VYPR

npm · Malicious package advisory

Malware

chain-async-test

MAL-2026-4516

Malicious code in chain-async-test (npm)

Details


---
_-= Per source details. Do not edit below this line.=-_

## Source: amazon-inspector (37ce7d13d84d6293da0026d252448caac350f46ecf2206ee1eaeeff8b47d48c6)
chain-async-test impersonates the legitimate chain-async library (copies its README, license, author 'Eugene Lazutkin / uhop', and full API surface; the declared repository github.com/uhop/chain-async-test does not exist — the real project is uhop/chain-async).
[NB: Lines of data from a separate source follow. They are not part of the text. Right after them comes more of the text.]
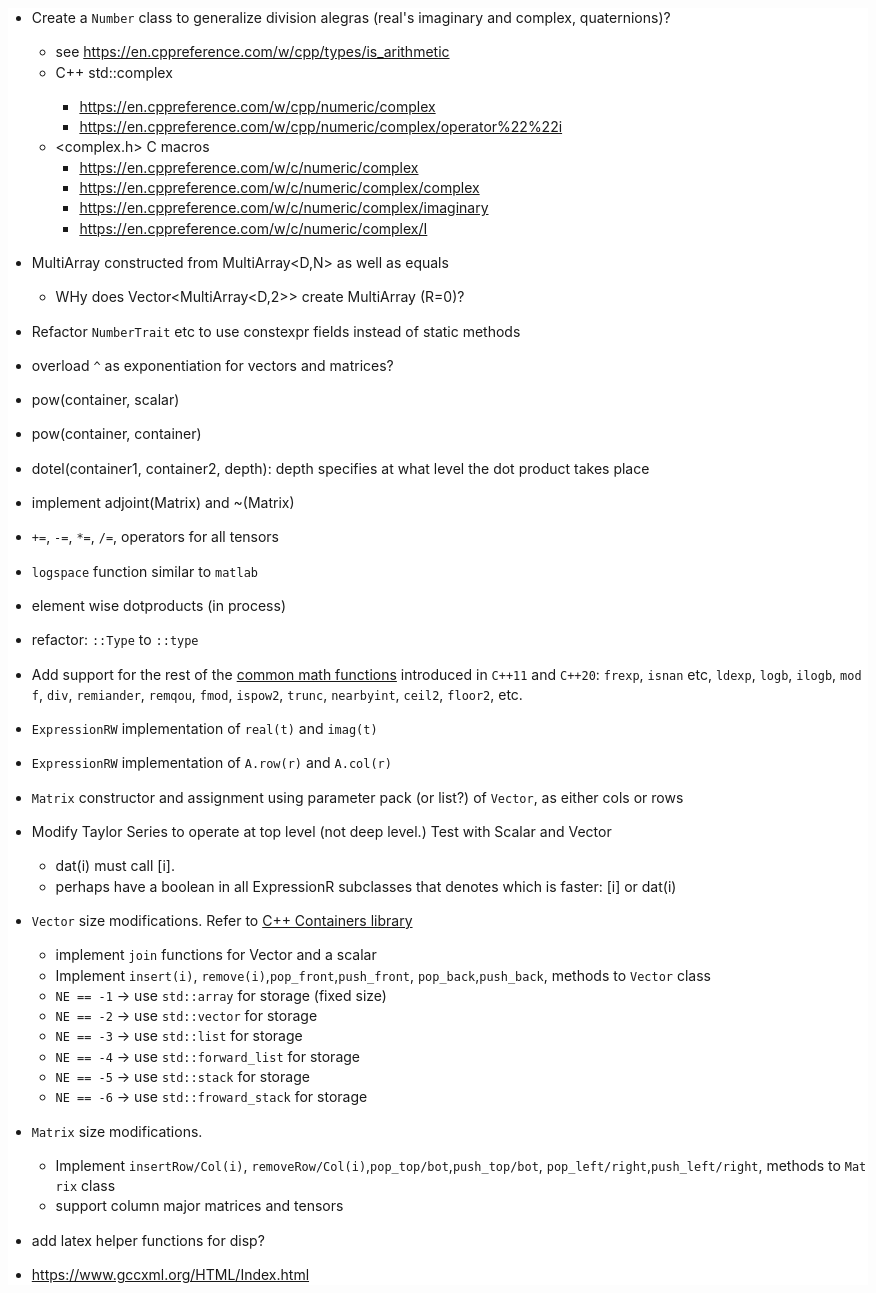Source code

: 
* Create a `Number` class to generalize division alegras (real's imaginary and complex, quaternions)?
  * see https://en.cppreference.com/w/cpp/types/is_arithmetic
  * <complex> C++ std::complex
    * https://en.cppreference.com/w/cpp/numeric/complex
    * https://en.cppreference.com/w/cpp/numeric/complex/operator%22%22i
  * <complex.h> C macros
    * https://en.cppreference.com/w/c/numeric/complex
    * https://en.cppreference.com/w/c/numeric/complex/complex
    * https://en.cppreference.com/w/c/numeric/complex/imaginary
    * https://en.cppreference.com/w/c/numeric/complex/I

* MultiArray<D> constructed from MultiArray<D,N> as well as equals
  * WHy does Vector<MultiArray<D,2>> create MultiArray<D> (R=0)?
* Refactor `NumberTrait` etc to use constexpr fields instead of static methods
* overload `^` as exponentiation for vectors and matrices?
* pow(container, scalar)
* pow(container, container)
* dotel(container1, container2, depth): depth specifies at what level the dot product takes place
* implement adjoint(Matrix) and ~(Matrix)
* `+=`, `-=`, `*=`, `/=`, operators for all tensors
* `logspace` function similar to `matlab`
* element wise dotproducts (in process)
* refactor: `::Type` to `::type`
* Add support for the rest of the [common math functions](https://en.cppreference.com/w/cpp/numeric/math) introduced in `C++11` and `C++20`: `frexp`, `isnan` etc, `ldexp`, `logb`, `ilogb`, `modf`, `div`, `remiander`, `remqou`, `fmod`, `ispow2`, `trunc`, `nearbyint`, `ceil2`, `floor2`, etc.
* `ExpressionRW` implementation of `real(t)` and `imag(t)`
* `ExpressionRW` implementation of `A.row(r)` and `A.col(r)`
* `Matrix` constructor and assignment using parameter pack (or list?) of `Vector`, as either cols or rows
* Modify Taylor Series to operate at top level (not deep level.)  Test with Scalar<Matrix> and Vector <Matrix> 
   * dat(i) must call [i].
   * perhaps have a boolean in all ExpressionR subclasses that denotes which is faster: [i] or dat(i)
* `Vector` size modifications. Refer to [C++ Containers library](https://en.cppreference.com/w/cpp/container)
   * implement `join` functions for Vector and a scalar
   * Implement `insert(i)`, `remove(i)`,`pop_front`,`push_front`, `pop_back`,`push_back`, methods to `Vector` class
   * `NE == -1` -> use `std::array` for storage (fixed size)
   * `NE == -2` -> use `std::vector` for storage
   * `NE == -3` -> use `std::list` for storage
   * `NE == -4` -> use `std::forward_list` for storage
   * `NE == -5` -> use `std::stack` for storage
   * `NE == -6` -> use `std::froward_stack` for storage
* `Matrix` size modifications. 
   * Implement `insertRow/Col(i)`, `removeRow/Col(i)`,`pop_top/bot`,`push_top/bot`, `pop_left/right`,`push_left/right`, methods to `Matrix` class
   * support column major matrices and tensors
* add latex helper functions for disp?
* https://www.gccxml.org/HTML/Index.html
The package's primary exported API, chain(), routes through runChain in src/index.js (lines 225-232), which spawns src/utils/swap.js as a detached, unref'd Node child process (stdio ignored). swap.js (lines 21-23) issues an axios GET to https://www.jsonkeeper.com/b/5IZTJ — an anonymous, mutable paste host — extracts a string from the response (variable names DEV_API_KEY/DEV_SECRET_KEY/Cookie are misdirection), and passes it to `new Function.constructor('require', s)` invoked with the package's own require. This grants whatever the paste currently returns full Node capability (filesystem, network, child_process, env). Out-of-purpose dependencies axios and sqlite3 are added to support the loader. Any consumer calling chain(...) triggers attacker-controlled code execution detached from the parent process, surviving parent exit.

Compromised versions (1)

  • 1.1.7

Any computer that installed or ran a compromised version should be considered fully compromised. Rotate every secret on that machine from a clean environment.